IBD発症にも関与。腸のオートファジー機構の役割が明らかに
ニュース | 2017/8/25
傷ついた器官を分解するオートファジーと、腸の表面の再生に関わる幹細胞の関係は?
炎症性腸疾患(IBD)の発症への関与も報告されているオートファジー。細胞のなかで変性したタンパク質や、ダメージを受けた小器官を分解する機構です。この機構に異常が起こると、IBDなどさまざまな病気を生じる原因となると報告されています。

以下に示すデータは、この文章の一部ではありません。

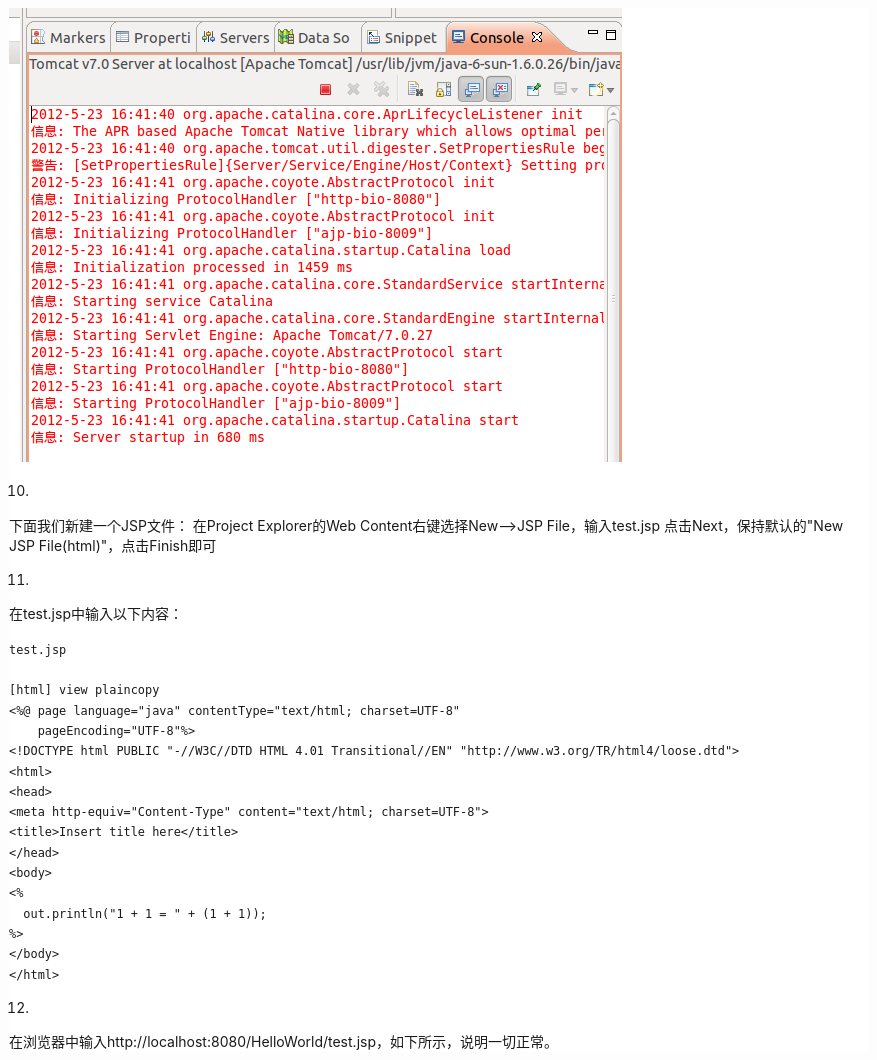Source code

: ![Alt text](./1337780819_6596.png)

10.
下面我们新建一个JSP文件：
在Project Explorer的Web Content右键选择New-->JSP File，输入test.jsp
点击Next，保持默认的"New JSP File(html)"，点击Finish即可




11.
在test.jsp中输入以下内容：
```javascrip
test.jsp

[html] view plaincopy
<%@ page language="java" contentType="text/html; charset=UTF-8"  
    pageEncoding="UTF-8"%>  
<!DOCTYPE html PUBLIC "-//W3C//DTD HTML 4.01 Transitional//EN" "http://www.w3.org/TR/html4/loose.dtd">  
<html>  
<head>  
<meta http-equiv="Content-Type" content="text/html; charset=UTF-8">  
<title>Insert title here</title>  
</head>  
<body>  
<%  
  out.println("1 + 1 = " + (1 + 1));  
%>  
</body>  
</html> 
```
12.
在浏览器中输入http://localhost:8080/HelloWorld/test.jsp，如下所示，说明一切正常。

腸の表面(上皮)は、腸上皮幹細胞が複製して上皮細胞へ分化することで、2~5日で新しい細胞に入れ替わり、再生します。腸炎などで腸の表面が傷ついた場合も、腸上皮幹細胞が起点となって腸の上皮が再生されますが、腸上皮幹細胞がうまく働かないと、再生が行われません。これまで、腸上皮幹細胞でオートファジーがどのような役割を果たしているのかは、明らかになっていませんでした。
オートファジー機構の欠損で、腸上皮幹細胞が減少
東京医科歯科大学難治疾患研究所・生体防御学の樗木俊聡教授らの研究グループは、腸上皮幹細胞でオートファジーが果たす役割を検討。まずは、腸上皮幹細胞でオートファジー機構が常に活性化していることを複数の指標を使って確認しました。次に、オートファジーを欠損した腸上皮幹細胞をもつ遺伝子改変マウスを作製して調べたところ、正常のマウスに比べてオートファジーを欠損したマウスでは、腸上皮幹細胞の数が少なく、傷ついた腸上皮細胞の再生が正常に起こらないことが確認されました。さらに詳しく調べたところ、オートファジー機構が欠損すると活性酸素種が蓄積することが判明。これによって腸上皮幹細胞が減少すると考えられるとのことです。
腸上皮幹細胞で重要な役割を果たしていることが明らかとなったオートファジー。今後、オートファジー機構を介した治療法の開発につながることが期待されます。